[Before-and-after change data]

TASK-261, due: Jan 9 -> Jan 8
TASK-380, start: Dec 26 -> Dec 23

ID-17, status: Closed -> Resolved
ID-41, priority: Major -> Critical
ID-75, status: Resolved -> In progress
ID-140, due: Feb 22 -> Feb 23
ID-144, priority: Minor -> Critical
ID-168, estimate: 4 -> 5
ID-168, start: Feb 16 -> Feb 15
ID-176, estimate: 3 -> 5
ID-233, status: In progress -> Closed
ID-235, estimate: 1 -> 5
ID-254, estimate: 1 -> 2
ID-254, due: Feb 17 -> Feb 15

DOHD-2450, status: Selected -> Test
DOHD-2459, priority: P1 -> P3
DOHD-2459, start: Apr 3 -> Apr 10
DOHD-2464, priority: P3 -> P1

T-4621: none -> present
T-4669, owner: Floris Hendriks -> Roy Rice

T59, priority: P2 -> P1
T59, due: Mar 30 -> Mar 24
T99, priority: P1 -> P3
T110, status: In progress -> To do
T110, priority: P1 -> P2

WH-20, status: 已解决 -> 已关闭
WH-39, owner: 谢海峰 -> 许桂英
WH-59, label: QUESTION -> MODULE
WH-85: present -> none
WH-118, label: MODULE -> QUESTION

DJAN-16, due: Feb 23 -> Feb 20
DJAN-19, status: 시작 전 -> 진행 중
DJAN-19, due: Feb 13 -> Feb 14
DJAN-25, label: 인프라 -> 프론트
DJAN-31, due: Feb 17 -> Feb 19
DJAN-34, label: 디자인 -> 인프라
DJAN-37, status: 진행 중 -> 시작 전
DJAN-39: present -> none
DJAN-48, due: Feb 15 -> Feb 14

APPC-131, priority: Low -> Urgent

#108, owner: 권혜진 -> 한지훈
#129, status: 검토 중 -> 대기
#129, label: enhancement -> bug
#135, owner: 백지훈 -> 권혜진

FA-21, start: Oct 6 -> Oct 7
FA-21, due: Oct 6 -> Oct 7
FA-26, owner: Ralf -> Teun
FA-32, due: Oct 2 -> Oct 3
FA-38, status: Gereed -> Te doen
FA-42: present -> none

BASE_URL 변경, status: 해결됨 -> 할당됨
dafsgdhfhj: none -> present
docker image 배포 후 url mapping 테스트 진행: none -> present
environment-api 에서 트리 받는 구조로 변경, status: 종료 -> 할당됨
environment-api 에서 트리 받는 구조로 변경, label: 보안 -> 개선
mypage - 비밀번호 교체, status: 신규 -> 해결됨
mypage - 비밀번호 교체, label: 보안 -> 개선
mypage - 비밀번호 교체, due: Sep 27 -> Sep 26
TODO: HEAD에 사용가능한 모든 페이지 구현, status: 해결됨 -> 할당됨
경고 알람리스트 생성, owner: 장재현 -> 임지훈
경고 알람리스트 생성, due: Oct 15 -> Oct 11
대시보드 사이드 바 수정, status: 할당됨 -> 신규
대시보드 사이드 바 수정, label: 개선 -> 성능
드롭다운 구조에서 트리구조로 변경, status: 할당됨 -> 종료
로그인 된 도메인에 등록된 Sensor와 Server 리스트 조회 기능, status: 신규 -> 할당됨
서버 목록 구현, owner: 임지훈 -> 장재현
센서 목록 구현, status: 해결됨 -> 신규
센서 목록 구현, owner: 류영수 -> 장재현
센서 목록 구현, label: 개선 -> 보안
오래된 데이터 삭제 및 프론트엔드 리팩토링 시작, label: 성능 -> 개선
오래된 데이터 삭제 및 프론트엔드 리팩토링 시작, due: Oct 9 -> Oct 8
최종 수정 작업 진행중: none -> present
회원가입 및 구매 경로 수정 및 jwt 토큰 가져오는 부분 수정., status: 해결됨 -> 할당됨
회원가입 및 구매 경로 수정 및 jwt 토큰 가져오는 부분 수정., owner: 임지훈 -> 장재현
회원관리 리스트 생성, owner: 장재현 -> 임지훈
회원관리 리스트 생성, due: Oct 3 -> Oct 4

_The task_
All lines of the data above must be repeated exactly.

_Exercise result_
TASK-261, due: Jan 9 -> Jan 8
TASK-380, start: Dec 26 -> Dec 23

ID-17, status: Closed -> Resolved
ID-41, priority: Major -> Critical
ID-75, status: Resolved -> In progress
ID-140, due: Feb 22 -> Feb 23
ID-144, priority: Minor -> Critical
ID-168, estimate: 4 -> 5
ID-168, start: Feb 16 -> Feb 15
ID-176, estimate: 3 -> 5
ID-233, status: In progress -> Closed
ID-235, estimate: 1 -> 5
ID-254, estimate: 1 -> 2
ID-254, due: Feb 17 -> Feb 15

DOHD-2450, status: Selected -> Test
DOHD-2459, priority: P1 -> P3
DOHD-2459, start: Apr 3 -> Apr 10
DOHD-2464, priority: P3 -> P1

T-4621: none -> present
T-4669, owner: Floris Hendriks -> Roy Rice

T59, priority: P2 -> P1
T59, due: Mar 30 -> Mar 24
T99, priority: P1 -> P3
T110, status: In progress -> To do
T110, priority: P1 -> P2

WH-20, status: 已解决 -> 已关闭
WH-39, owner: 谢海峰 -> 许桂英
WH-59, label: QUESTION -> MODULE
WH-85: present -> none
WH-118, label: MODULE -> QUESTION

DJAN-16, due: Feb 23 -> Feb 20
DJAN-19, status: 시작 전 -> 진행 중
DJAN-19, due: Feb 13 -> Feb 14
DJAN-25, label: 인프라 -> 프론트
DJAN-31, due: Feb 17 -> Feb 19
DJAN-34, label: 디자인 -> 인프라
DJAN-37, status: 진행 중 -> 시작 전
DJAN-39: present -> none
DJAN-48, due: Feb 15 -> Feb 14

APPC-131, priority: Low -> Urgent

#108, owner: 권혜진 -> 한지훈
#129, status: 검토 중 -> 대기
#129, label: enhancement -> bug
#135, owner: 백지훈 -> 권혜진

FA-21, start: Oct 6 -> Oct 7
FA-21, due: Oct 6 -> Oct 7
FA-26, owner: Ralf -> Teun
FA-32, due: Oct 2 -> Oct 3
FA-38, status: Gereed -> Te doen
FA-42: present -> none

BASE_URL 변경, status: 해결됨 -> 할당됨
dafsgdhfhj: none -> present
docker image 배포 후 url mapping 테스트 진행: none -> present
environment-api 에서 트리 받는 구조로 변경, status: 종료 -> 할당됨
environment-api 에서 트리 받는 구조로 변경, label: 보안 -> 개선
mypage - 비밀번호 교체, status: 신규 -> 해결됨
mypage - 비밀번호 교체, label: 보안 -> 개선
mypage - 비밀번호 교체, due: Sep 27 -> Sep 26
TODO: HEAD에 사용가능한 모든 페이지 구현, status: 해결됨 -> 할당됨
경고 알람리스트 생성, owner: 장재현 -> 임지훈
경고 알람리스트 생성, due: Oct 15 -> Oct 11
대시보드 사이드 바 수정, status: 할당됨 -> 신규
대시보드 사이드 바 수정, label: 개선 -> 성능
드롭다운 구조에서 트리구조로 변경, status: 할당됨 -> 종료
로그인 된 도메인에 등록된 Sensor와 Server 리스트 조회 기능, status: 신규 -> 할당됨
서버 목록 구현, owner: 임지훈 -> 장재현
센서 목록 구현, status: 해결됨 -> 신규
센서 목록 구현, owner: 류영수 -> 장재현
센서 목록 구현, label: 개선 -> 보안
오래된 데이터 삭제 및 프론트엔드 리팩토링 시작, label: 성능 -> 개선
오래된 데이터 삭제 및 프론트엔드 리팩토링 시작, due: Oct 9 -> Oct 8
최종 수정 작업 진행중: none -> present
회원가입 및 구매 경로 수정 및 jwt 토큰 가져오는 부분 수정., status: 해결됨 -> 할당됨
회원가입 및 구매 경로 수정 및 jwt 토큰 가져오는 부분 수정., owner: 임지훈 -> 장재현
회원관리 리스트 생성, owner: 장재현 -> 임지훈
회원관리 리스트 생성, due: Oct 3 -> Oct 4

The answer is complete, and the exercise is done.